|
Long story short, basically I'm trying to perform k-means clustering on a really large dataset. The dataset is too big to fit into memory. If I were to perform clustering on this dataset, what would be the easiest/straight-forward way to go about it? I'm open to other clustering algorithms. Update: I didn't know this earlier, but it turns out that such an implementation where the dataset exceeds the amount of memory is called an out-of-core implementation. |
|
This sounds like a distributed clustering question that was posted like 2 days ago: My suggestions are: Divide your set in equivalent sizes. then run k-means on the first set, and save onlye the location of your cluster center, then with those center as your starting point, run a new k-means with the next set, and so on and so forth.
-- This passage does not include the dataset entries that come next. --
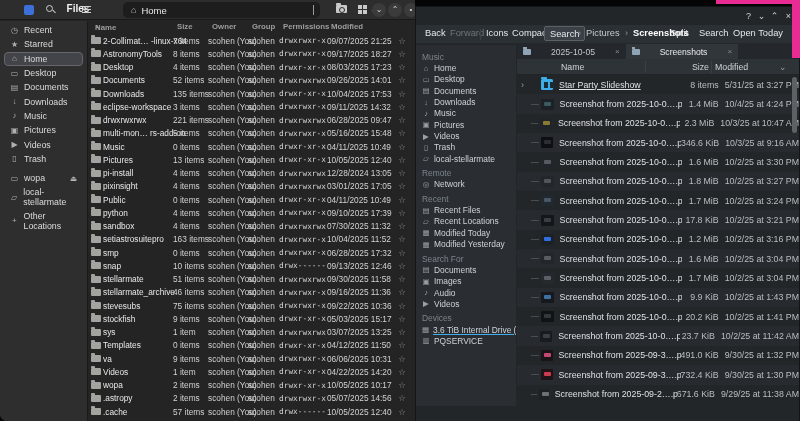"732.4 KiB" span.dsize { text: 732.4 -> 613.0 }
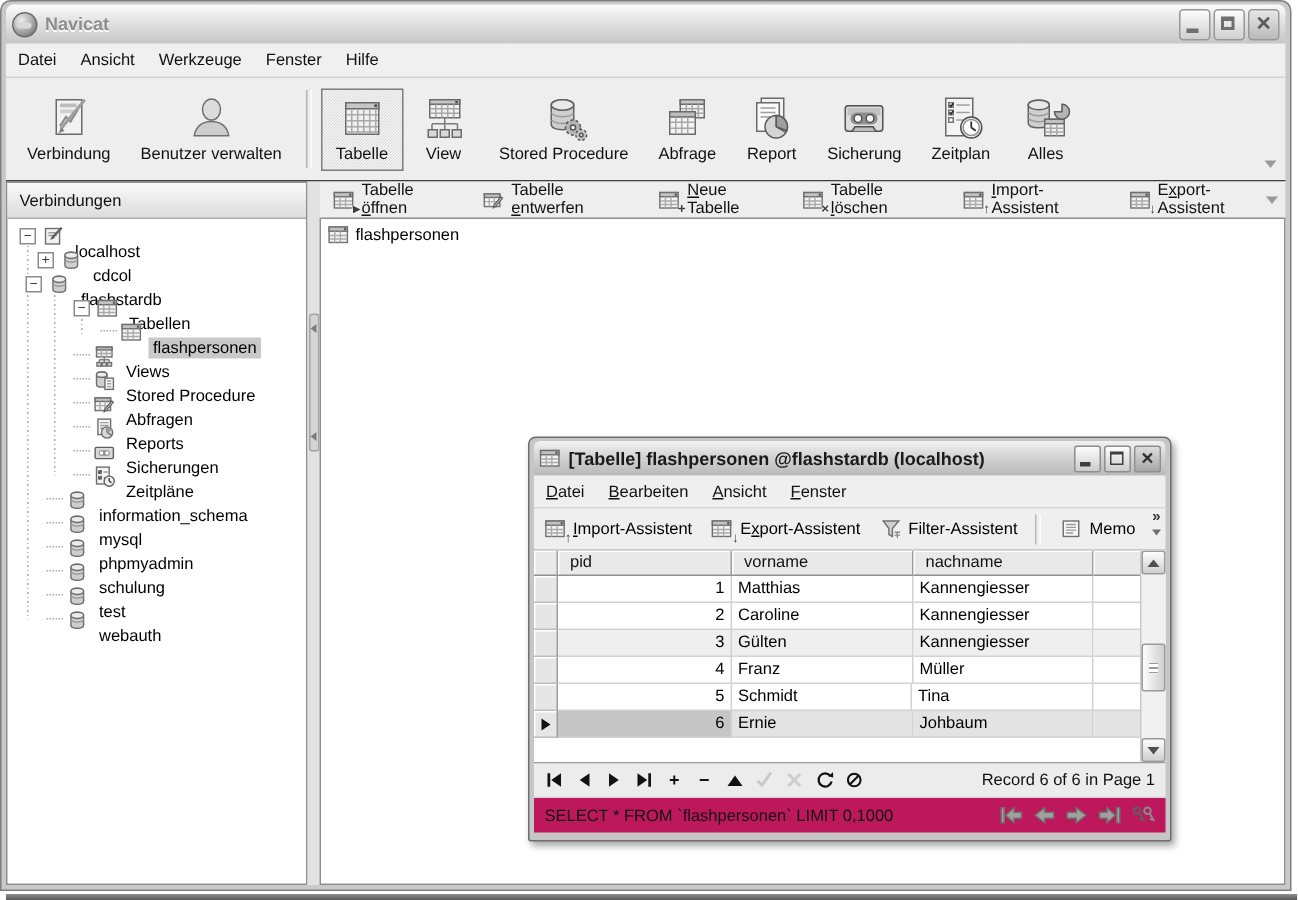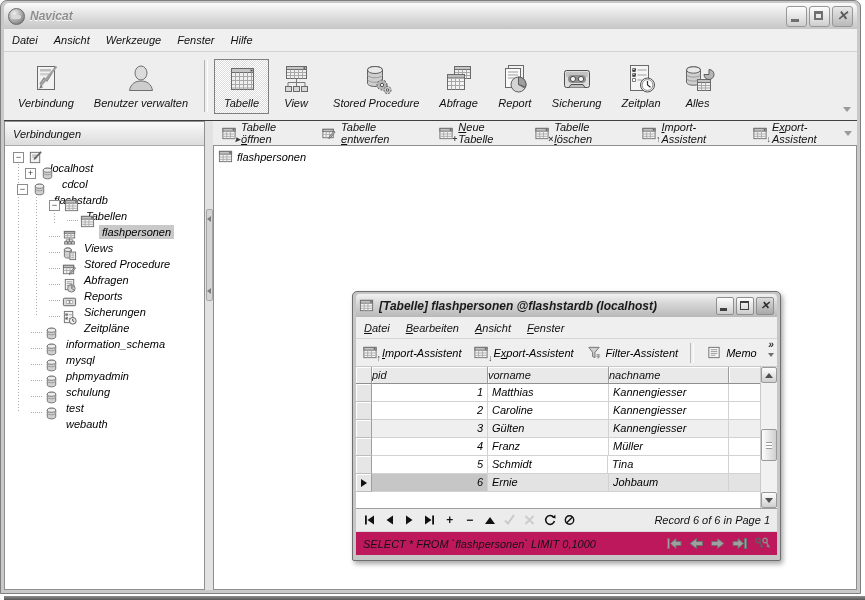"Navicat" .screen { font-style: italic -> none }
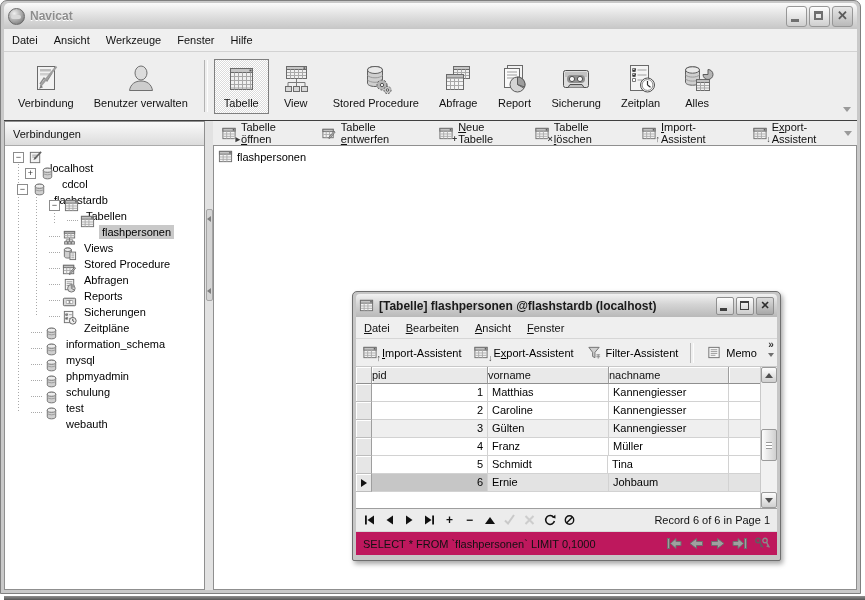"pid" .gh { padding-left: 0 -> 8px }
In these kind of settings I would recommend mixture of gaussians, since you have to estimate a mean and a variance, which is easier to carry around for the next sets. Leon, why would GMMs be more appropriate for parallelising compared to k-means?
(Mar 05 '11 at 06:57)
Oscar Täckström
Since K-means is not bayesian per se, and GMM is bayesian, the use of a prior that you learned from a previous subset of the same set seems more natural. Any Mixture Model would be good I guess.
(Mar 05 '11 at 10:12)
Leon Palafox ♦
|
|
You could store only the cluster representatives (centroids) in memory and stream the data from disk one item at a time. This is also trivially parallelisable. But I don't think there is any reason to implement your own k-means, I would first try out the implementation in Apache Mahout. There is a series of video lectures on parallel clustering algorithms at Google code university (see lecture 4 for k-means). Edit: if you have a large number of clusters and a large number of features, even storing the centroids in memory might be difficult. One way to keep the number of dimensions down is to use feature hashing. This is really good idea. Now why didn't I thought of this.
(Mar 06 '11 at 01:40)
Hao Wooi Lim
|
|
this may also be useful: Web-Scale K-Means Clustering by D. Sculley. Very easy to implement, and if you're not feeling so bold, there is a highly optimized open source version. |
|
I did some research on this matter and I found this out-of-core implementation of K-means that seems to work pretty well. Just sharing. Link: http://www.cs.princeton.edu/~wdong/kmeans/ |
|
You should also consider Efficient Clustering of Web-Derived Data Sets (Sarmento et al, 2009). It is a promising approach to clustering large data sets, without getting excessively fragmented clusters (clusters that are too small and should be agglomerated with other clusters). The basic idea is that you look at the next k examples, and try to find one that is "close enough" to link the two examples into one cluster. If you are interested, I have some unpublished details about implementing this algorithm, from personal communications with Sarmento. If your final clusters will be too large to store in memory, that is a separate question. |